To me this smells like either something unrelated (e.g., stack size), or an interrupt prioritisation issue.
Maybe it would make sense to check whether all IRQ's actually have the correct one? All of them that are not hijacked by the softdevice need to be set to priority 6.
At some point, cortex_init() in combination with a default priority of "6" did that. Apparently in current master "cortexm_init" is skipped, so maybe the IRQ priorities are wrong?

Can you get the exact hard fault reason?

[pekkanikander]

[It will take a few days before I'll have better time to focus on this (and all my other RIOT issues, including one PR on interrupt priorities that I'm still preparing.)]

I completely agree that it may we wise not to change this. And if the change is made, IMHO it should be first applied to Cortex-M, then (after a few months without complaints) to other ARM, and then, maybe and only maybe, the rest. For Cortex-M, the order should not really matter.
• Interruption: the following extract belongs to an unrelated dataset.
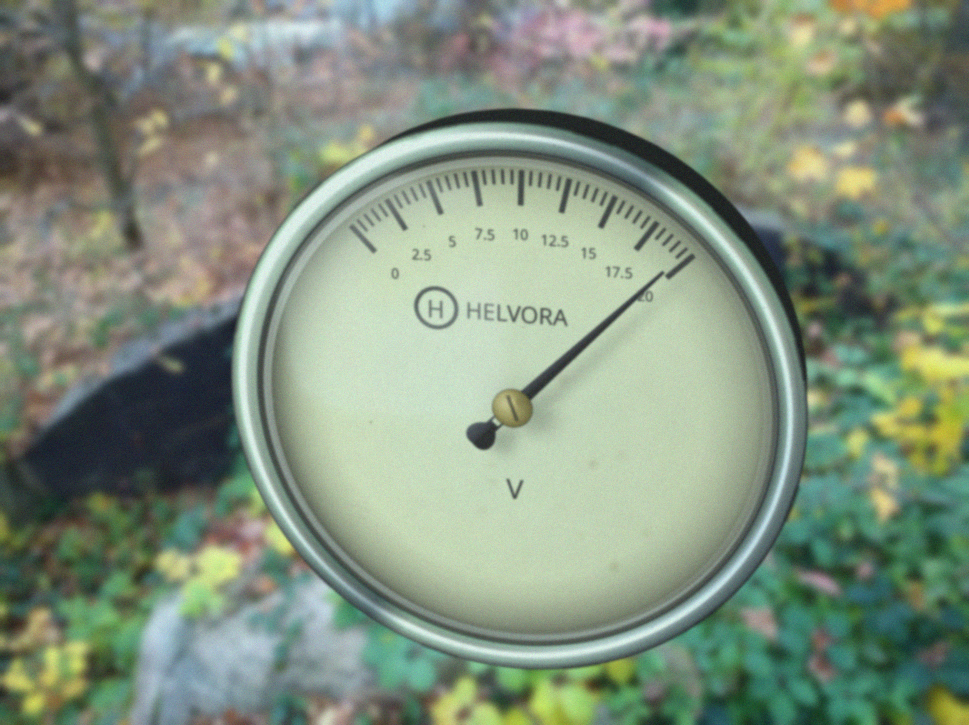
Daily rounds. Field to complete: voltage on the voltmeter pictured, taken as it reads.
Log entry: 19.5 V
But apparently it does. And, arguably, my suggested order would be slightly more efficient on Cortex-M, avoiding some context switches.

I don't really see why line 62 (thread_yield_higher()) should raise a hard fault. Maybe this is a stacksize problem? Can you try to increase the ISR stacksize to something huge?
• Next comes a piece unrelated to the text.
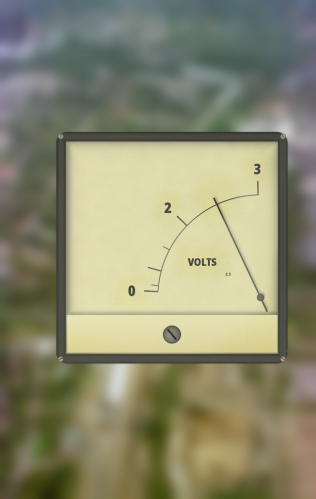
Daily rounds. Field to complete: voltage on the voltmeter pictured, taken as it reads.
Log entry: 2.5 V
Once I get back to triggering the hard fault (and hopefully more often/deterministically), I'll have a closer look at it. Based on my memory, it looked like the scheduler tried to schedule a thread that didn't exist / was badly restored, causing a hard fault at the end of pendsv_isr / isr_srv, at the instruction following the final bx r0. Then, this looked to core_panic as if the hard fault would have been at line 62. But that impression may be completely wrong. And yes, this could also be a stacksize problem, as currently the SD callbacks are running on whatever thread's stack it happens to be triggered. However, this did happen with all stacks being the minimum of 1k.

(Changing the SD callbacks nRF side code to run on the ISR stack, and then on the RIOT side on a separate thread defined in ble-core.c, is on my todo list.)

Does your code use SVC / switch_context_exit? Usually that's used once to start threading, otherwise only when threads actually end.

My code does not use SVC or switch_context_exit. But in nRF SDK 15 all the SD calls are made through SVC. One potential cause for the crashes might be that some of those SVCs are "leaked" from the SD trampoline to the RIOT side. I'll try to test this hypothesis, too, once I'm there. However, I have hard time seeing how changing the order of those two lines would help for that.

Furthermore, I'm preparing a separate PR on the interrupt priorities, as changing the PendSV to a lower subpriority was also needed to completely stop the crashes we were experiencing. However, enabling subpriorities is a clear case that a) can be easily made a configuration option and b) would be also useful for other people than with nRF52 SD. Hence, I'm preparing a separate PR out of it.

After these two changes (this one, i.e. the order of lines, and PendSV subpriority), our system has been without crashes. However, we still experience thread lockups. That is, all of our IO-bound threads (three of them) lock up at some point, some of them more often and some more seldom. It usually takes tens of minutes before any of them locks up, sometimes hours, seldomly just minutes. Everything else continues smoothly. The lockup is apparently related to the same issues. I'll come to that also, later, once this one and the PendSV priorities are in better shape.

[pekkanikander]

I don't think there is any realistic chance of getting this fixed for this release. We don't even have a reliable easily available test case yet. Please drop from this release.